Updated: Jul 28, 2021

Born in 1888, George Francis Augustus Vernon, 8th Baron Vernon (1888-1915) had much promise. The only son of a Baron, the family owned two large estates, Sudbury Hall, Derbyshire and Poynton Towers, Cheshire. They had inherited Poynton and some associated

coal mines in 1826.


Tragically, his father passed away at the age of 44 and the ten year old George became the 8th Baron Vernon, under the wardship of his Aunt Adela and husband , Captain Anson. They lived at Poynton Towers.


In 1902 aged 14, he was one of the Paiges at Queen Alexandra's Coronation.


Queen Alexandra's Coronation, 1902.




Sudbury Hall, Derbyshire.

Photo: DeFacto, CC BY-SA 4.0 <https://creativecommons.org/licenses/by-sa/4.0>, via Wikimedia Commons


Spirited and generous, he had no care for money or his own health. He was known in the village for speeding in his car and throwing lavish parties. In 1909 the village of Poynton was decorated for his coming of age party and 3000 guests were invited. A number of plates were commissioned to celebrate the event. As things got out of hand with heavy drinking, it was said quite a few plates ended up being skimmed across Poynton Lake.



Booth's Worcester Armorial Plate

Offered by Kingschina.


He was educated at Eton and for a while was a member of the Diplomatic Corps, serving as Honorary Attaché in Constantinople and Munich. At the outbreak of war in 1914, he joined his local Mounted Derbyshire Yeomanry to serve his country as a Captain.


The regiment trained in Norfolk and were combined into the Second Mounted Division.

On 13th April 1915 he embarked on the ship 'Saturn' landing at Alexandria on 27th. They were sent on to the Suez Canal and then to Gallipoli without any horses or infantry training.

The eighth month bitter campaign took its toll. Of the 213,000 casualties at Gallipoli,145,000 were due to sickness. Dysentery was passed from man to man by water, unhygienic conditions and flies. Casualties were evacuated by ship to hospitals in Egypt or Malta.
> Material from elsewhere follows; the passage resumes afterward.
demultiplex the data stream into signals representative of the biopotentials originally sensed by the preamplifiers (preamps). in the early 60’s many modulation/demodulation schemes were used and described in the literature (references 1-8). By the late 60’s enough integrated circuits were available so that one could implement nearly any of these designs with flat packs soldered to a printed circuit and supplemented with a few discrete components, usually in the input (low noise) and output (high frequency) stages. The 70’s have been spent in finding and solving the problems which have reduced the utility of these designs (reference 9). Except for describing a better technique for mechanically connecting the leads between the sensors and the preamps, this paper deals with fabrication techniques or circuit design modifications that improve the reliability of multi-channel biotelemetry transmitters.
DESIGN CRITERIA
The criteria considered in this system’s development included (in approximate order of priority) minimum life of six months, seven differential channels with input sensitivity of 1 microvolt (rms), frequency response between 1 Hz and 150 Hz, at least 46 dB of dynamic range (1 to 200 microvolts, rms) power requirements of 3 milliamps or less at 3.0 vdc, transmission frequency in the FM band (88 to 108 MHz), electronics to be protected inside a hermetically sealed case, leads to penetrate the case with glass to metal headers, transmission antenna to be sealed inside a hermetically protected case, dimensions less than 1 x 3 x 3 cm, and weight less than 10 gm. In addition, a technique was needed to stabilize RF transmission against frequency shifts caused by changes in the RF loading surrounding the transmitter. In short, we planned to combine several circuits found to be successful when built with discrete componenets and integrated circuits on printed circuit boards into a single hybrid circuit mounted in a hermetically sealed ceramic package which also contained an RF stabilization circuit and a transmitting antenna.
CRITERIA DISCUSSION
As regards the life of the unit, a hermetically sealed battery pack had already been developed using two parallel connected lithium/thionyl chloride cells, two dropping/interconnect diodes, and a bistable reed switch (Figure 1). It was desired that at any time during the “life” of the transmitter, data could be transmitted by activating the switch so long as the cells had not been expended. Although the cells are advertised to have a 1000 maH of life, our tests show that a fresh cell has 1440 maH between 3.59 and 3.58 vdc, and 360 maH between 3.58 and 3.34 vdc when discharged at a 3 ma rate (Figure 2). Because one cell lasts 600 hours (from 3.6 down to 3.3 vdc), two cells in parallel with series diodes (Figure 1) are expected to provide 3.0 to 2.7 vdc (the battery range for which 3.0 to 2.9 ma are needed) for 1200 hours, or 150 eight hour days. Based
After surviving for so long, George was taken ill and transferred to St Andrew's Hospital in Malta where he passed away on the 10th November 1915.


Sudbury Park was gifted to the National Trust and descendants of the family still live within it. Poynton Hall was demolished and the park came into public ownership. Perhaps on a mild Autumn day, you may hear the sound of laughter and imagine the sight of plates fleetingly skim and dance across the water, before sinking to their shady resting place.


A party is held in the park every year, the Saturday before the August Bank Holiday Monday.